If you own a popular restaurant you could try going reservation free or restricting reservations to less busy times. Depending on location and layout, this isn’t always going to be practical since you may not have space for walk-in customers to wait.
It’s also harder to predict staffing and stock requirements when you’re unsure how many people you’re likely to be catering for that day.
And don’t forget, not all customers are happy to wait for a table. For example, families with kids may find it difficult to entertain and appease hungry youngsters while they wait to be seated. This type of situation is likely to have a negative impact on their personal dining experience and those around them too.
When you’re not sure whether diners are going to show up, it’s tempting to overbook just so you know you will have customers to serve.
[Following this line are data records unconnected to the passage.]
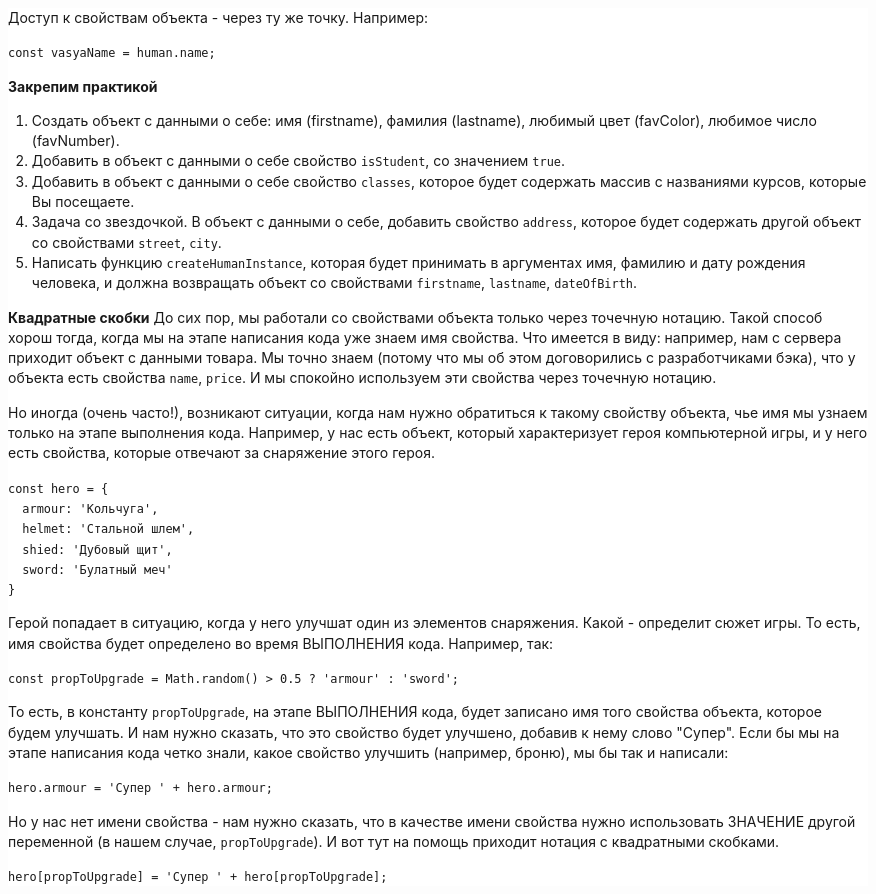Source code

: Доступ к свойствам объекта - через ту же точку. Например:
```
const vasyaName = human.name;
```

**Закрепим практикой**
1. Создать объект с данными о себе: имя (firstname), фамилия (lastname), любимый цвет (favColor), любимое число (favNumber).
2. Добавить в объект с данными о себе свойство `isStudent`, со значением `true`.
3. Добавить в объект с данными о себе свойство `classes`, которое будет содержать массив с названиями курсов, которые Вы посещаете.
4. Задача со звездочкой. В объект с данными о себе, добавить свойство `address`, которое будет содержать другой объект со свойствами `street`, `city`.
5. Написать функцию `createHumanInstance`, которая будет принимать в аргументах имя, фамилию и дату рождения человека, и должна возвращать объект со свойствами `firstname`, `lastname`, `dateOfBirth`.

**Квадратные скобки**
До сих пор, мы работали со свойствами объекта только через точечную нотацию. Такой способ хорош тогда, когда мы на этапе написания кода уже знаем имя свойства. Что имеется в виду: например, нам с сервера приходит объект с данными товара. Мы точно знаем (потому что мы об этом договорились с разработчиками бэка), что у объекта есть свойства `name`, `price`. И мы спокойно используем эти свойства через точечную нотацию.

Но иногда (очень часто!), возникают ситуации, когда нам нужно обратиться к такому свойству объекта, чье имя мы узнаем только на этапе выполнения кода. Например, у нас есть объект, который характеризует героя компьютерной игры, и у него есть свойства, которые отвечают за снаряжение этого героя.
```
const hero = {
  armour: 'Кольчуга',
  helmet: 'Стальной шлем',
  shied: 'Дубовый щит',
  sword: 'Булатный меч'
}
```

Герой попадает в ситуацию, когда у него улучшат один из элементов снаряжения. Какой - определит сюжет игры. То есть, имя свойства будет определено во время ВЫПОЛНЕНИЯ кода. Например, так:
```
const propToUpgrade = Math.random() > 0.5 ? 'armour' : 'sword';
```

То есть, в константу `propToUpgrade`, на этапе ВЫПОЛНЕНИЯ кода, будет записано имя того свойства объекта, которое будем улучшать. И нам нужно сказать, что это свойство будет улучшено, добавив к нему слово "Супер". Если бы мы на этапе написания кода четко знали, какое свойство улучшить (например, броню), мы бы так и написали:
```
hero.armour = 'Супер ' + hero.armour;
```

Но у нас нет имени свойства - нам нужно сказать, что в качестве имени свойства нужно использовать ЗНАЧЕНИЕ другой переменной (в нашем случае, `propToUpgrade`). И вот тут на помощь приходит нотация с квадратными скобками.
```
hero[propToUpgrade] = 'Супер ' + hero[propToUpgrade];
```

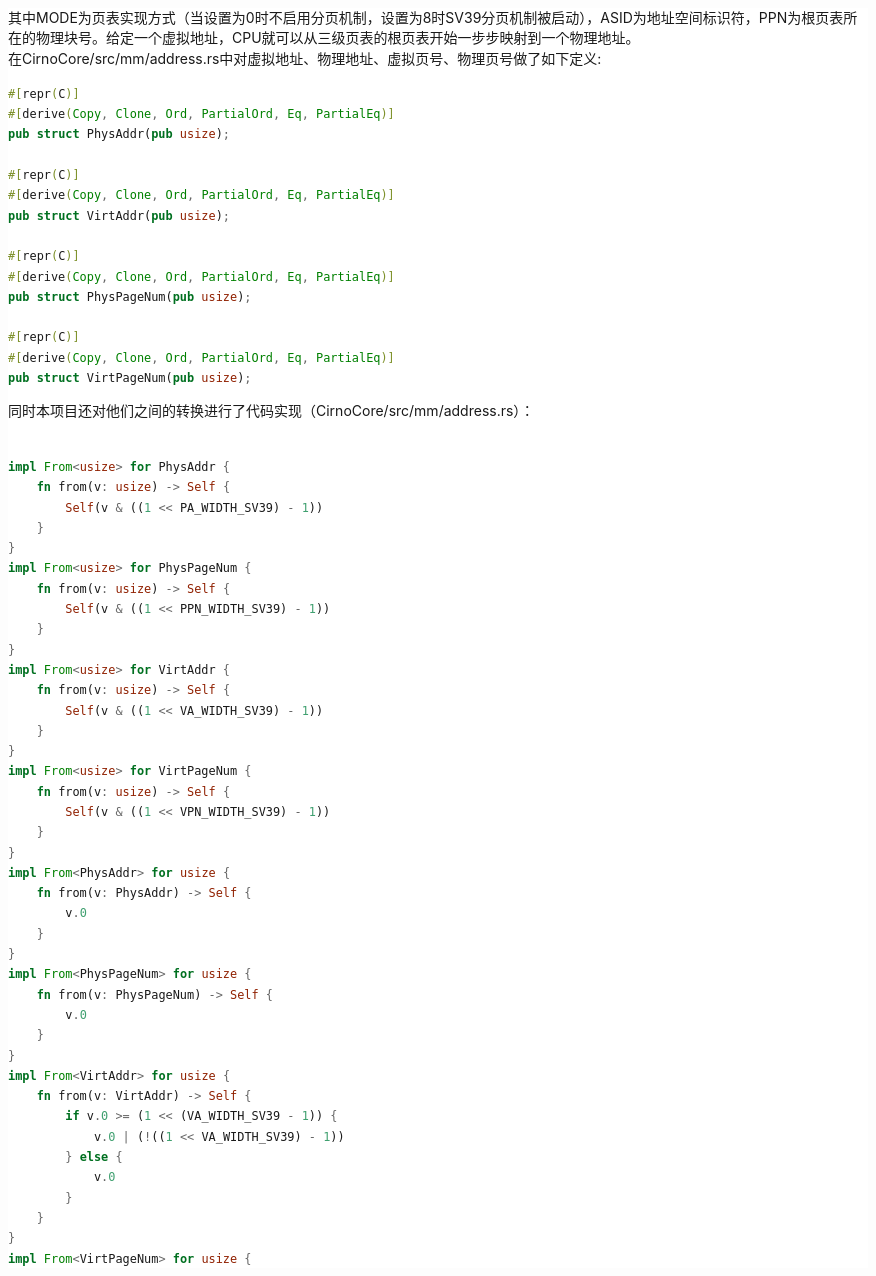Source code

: 其中MODE为页表实现方式（当设置为0时不启用分页机制，设置为8时SV39分页机制被启动），ASID为地址空间标识符，PPN为根页表所在的物理块号。给定一个虚拟地址，CPU就可以从三级页表的根页表开始一步步映射到一个物理地址。\
在CirnoCore/src/mm/address.rs中对虚拟地址、物理地址、虚拟页号、物理页号做了如下定义:
```rust
#[repr(C)]
#[derive(Copy, Clone, Ord, PartialOrd, Eq, PartialEq)]
pub struct PhysAddr(pub usize);

#[repr(C)]
#[derive(Copy, Clone, Ord, PartialOrd, Eq, PartialEq)]
pub struct VirtAddr(pub usize);

#[repr(C)]
#[derive(Copy, Clone, Ord, PartialOrd, Eq, PartialEq)]
pub struct PhysPageNum(pub usize);

#[repr(C)]
#[derive(Copy, Clone, Ord, PartialOrd, Eq, PartialEq)]
pub struct VirtPageNum(pub usize);

```
同时本项目还对他们之间的转换进行了代码实现（CirnoCore/src/mm/address.rs）：
```rust

impl From<usize> for PhysAddr {
    fn from(v: usize) -> Self {
        Self(v & ((1 << PA_WIDTH_SV39) - 1))
    }
}
impl From<usize> for PhysPageNum {
    fn from(v: usize) -> Self {
        Self(v & ((1 << PPN_WIDTH_SV39) - 1))
    }
}
impl From<usize> for VirtAddr {
    fn from(v: usize) -> Self {
        Self(v & ((1 << VA_WIDTH_SV39) - 1))
    }
}
impl From<usize> for VirtPageNum {
    fn from(v: usize) -> Self {
        Self(v & ((1 << VPN_WIDTH_SV39) - 1))
    }
}
impl From<PhysAddr> for usize {
    fn from(v: PhysAddr) -> Self {
        v.0
    }
}
impl From<PhysPageNum> for usize {
    fn from(v: PhysPageNum) -> Self {
        v.0
    }
}
impl From<VirtAddr> for usize {
    fn from(v: VirtAddr) -> Self {
        if v.0 >= (1 << (VA_WIDTH_SV39 - 1)) {
            v.0 | (!((1 << VA_WIDTH_SV39) - 1))
        } else {
            v.0
        }
    }
}
impl From<VirtPageNum> for usize {
```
Unfortunately, there’s no exact science to overbooking and if all of your diners do turn up, a stressful service will surely follow.
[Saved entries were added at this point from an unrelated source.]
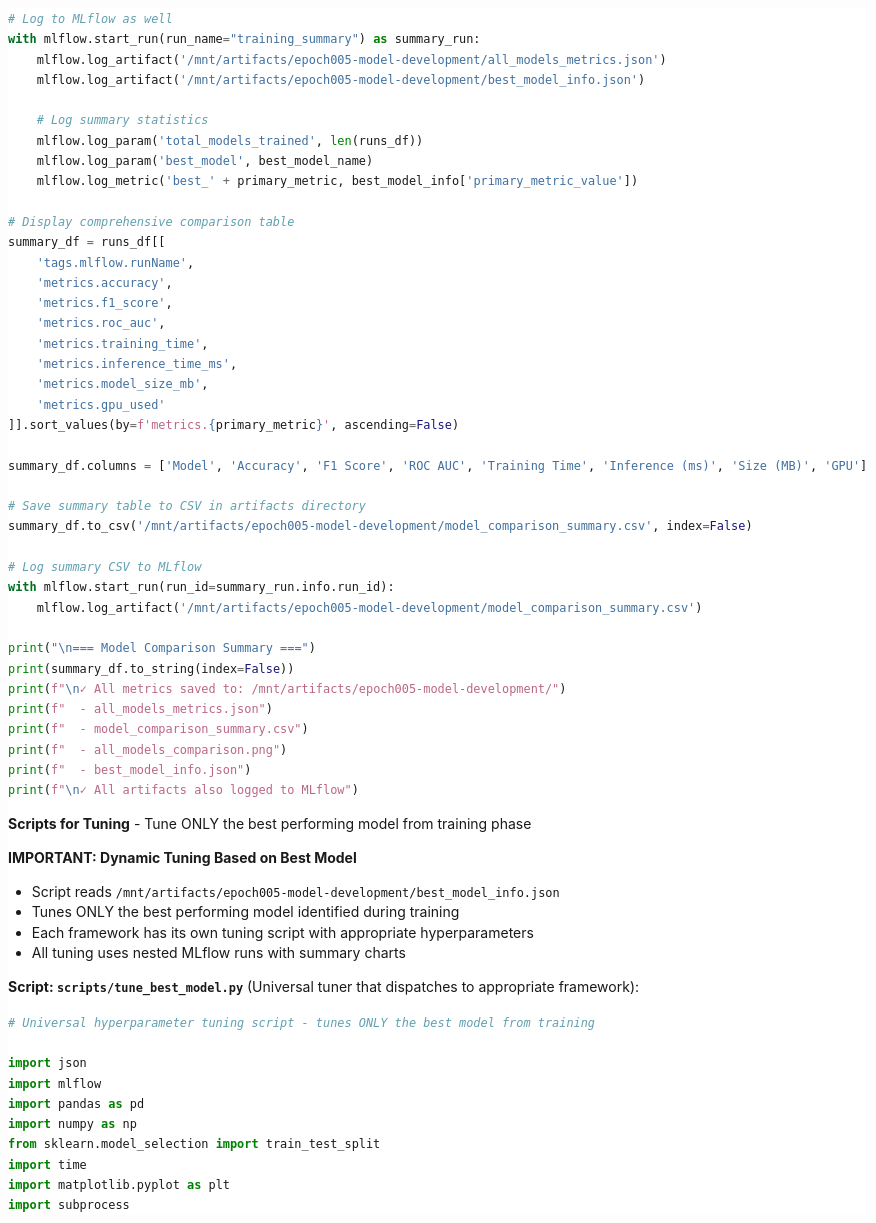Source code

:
```python
# Log to MLflow as well
with mlflow.start_run(run_name="training_summary") as summary_run:
    mlflow.log_artifact('/mnt/artifacts/epoch005-model-development/all_models_metrics.json')
    mlflow.log_artifact('/mnt/artifacts/epoch005-model-development/best_model_info.json')

    # Log summary statistics
    mlflow.log_param('total_models_trained', len(runs_df))
    mlflow.log_param('best_model', best_model_name)
    mlflow.log_metric('best_' + primary_metric, best_model_info['primary_metric_value'])

# Display comprehensive comparison table
summary_df = runs_df[[
    'tags.mlflow.runName',
    'metrics.accuracy',
    'metrics.f1_score',
    'metrics.roc_auc',
    'metrics.training_time',
    'metrics.inference_time_ms',
    'metrics.model_size_mb',
    'metrics.gpu_used'
]].sort_values(by=f'metrics.{primary_metric}', ascending=False)

summary_df.columns = ['Model', 'Accuracy', 'F1 Score', 'ROC AUC', 'Training Time', 'Inference (ms)', 'Size (MB)', 'GPU']

# Save summary table to CSV in artifacts directory
summary_df.to_csv('/mnt/artifacts/epoch005-model-development/model_comparison_summary.csv', index=False)

# Log summary CSV to MLflow
with mlflow.start_run(run_id=summary_run.info.run_id):
    mlflow.log_artifact('/mnt/artifacts/epoch005-model-development/model_comparison_summary.csv')

print("\n=== Model Comparison Summary ===")
print(summary_df.to_string(index=False))
print(f"\n✓ All metrics saved to: /mnt/artifacts/epoch005-model-development/")
print(f"  - all_models_metrics.json")
print(f"  - model_comparison_summary.csv")
print(f"  - all_models_comparison.png")
print(f"  - best_model_info.json")
print(f"\n✓ All artifacts also logged to MLflow")
```

**Scripts for Tuning** - Tune ONLY the best performing model from training phase

**IMPORTANT: Dynamic Tuning Based on Best Model**
- Script reads `/mnt/artifacts/epoch005-model-development/best_model_info.json`
- Tunes ONLY the best performing model identified during training
- Each framework has its own tuning script with appropriate hyperparameters
- All tuning uses nested MLflow runs with summary charts

**Script: `scripts/tune_best_model.py`** (Universal tuner that dispatches to appropriate framework):
```python
# Universal hyperparameter tuning script - tunes ONLY the best model from training

import json
import mlflow
import pandas as pd
import numpy as np
from sklearn.model_selection import train_test_split
import time
import matplotlib.pyplot as plt
import subprocess
```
Guests won’t be impressed with long wait times if they’ve taken the trouble to book and show up.
Similarly, being told they need to vacate their table earlier than expected to accommodate other diners won’t usually be received positively nor will it encourage repeat custom.
Industry insiders in a number of countries report a worrying trend of diners making multiple restaurant bookings then choosing which booking they will honour at the last moment, without even notifying the other restaurants that they won’t be dining with them.
But if a restaurant adopts the same strategy by hedging their bets on multiple diners, the customer experience is likely to suffer and the restaurant’s reputation risks taking a knock too.
Use tech to improve the customer experience
Online booking systems make it easier for diners to make a reservation at the restaurant of their choice without the need to acknowledge the booking by speaking to someone in person.
As a result, some industry commentators have voiced concerns that online booking can create a psychological separation between the restaurant and the diner.
At Eat, our whole model has been designed to help prevent this by allowing you to personalize the dining experience of your customer, from booking through to service.
Eat allows you to customize your SMS and email messages, so it’s easy to make your cancellation policy clear right from the start.
And from a customer perspective, the app also makes it super easy to cancel, so if someone changes plans, letting you know is quick and simple. As part of the booking process we also supply the customer with your restaurant’s address and directions, making it less likely that guests will be late or not show due to route problems.
When you use Eat, your reservations are automatically added to a digital book that can be viewed across staff iPads. This reservation list shows customer contact details all in one place, so it’s quicker and easier to call your guests to confirm a booking or to contact them on the day they are due to dine to reconfirm their attendance. All of these features can help you to reduce the likelihood of a diner not turning up for dinner.
How are no shows impacting your business? Do you think the problem of no show diners is getting worse?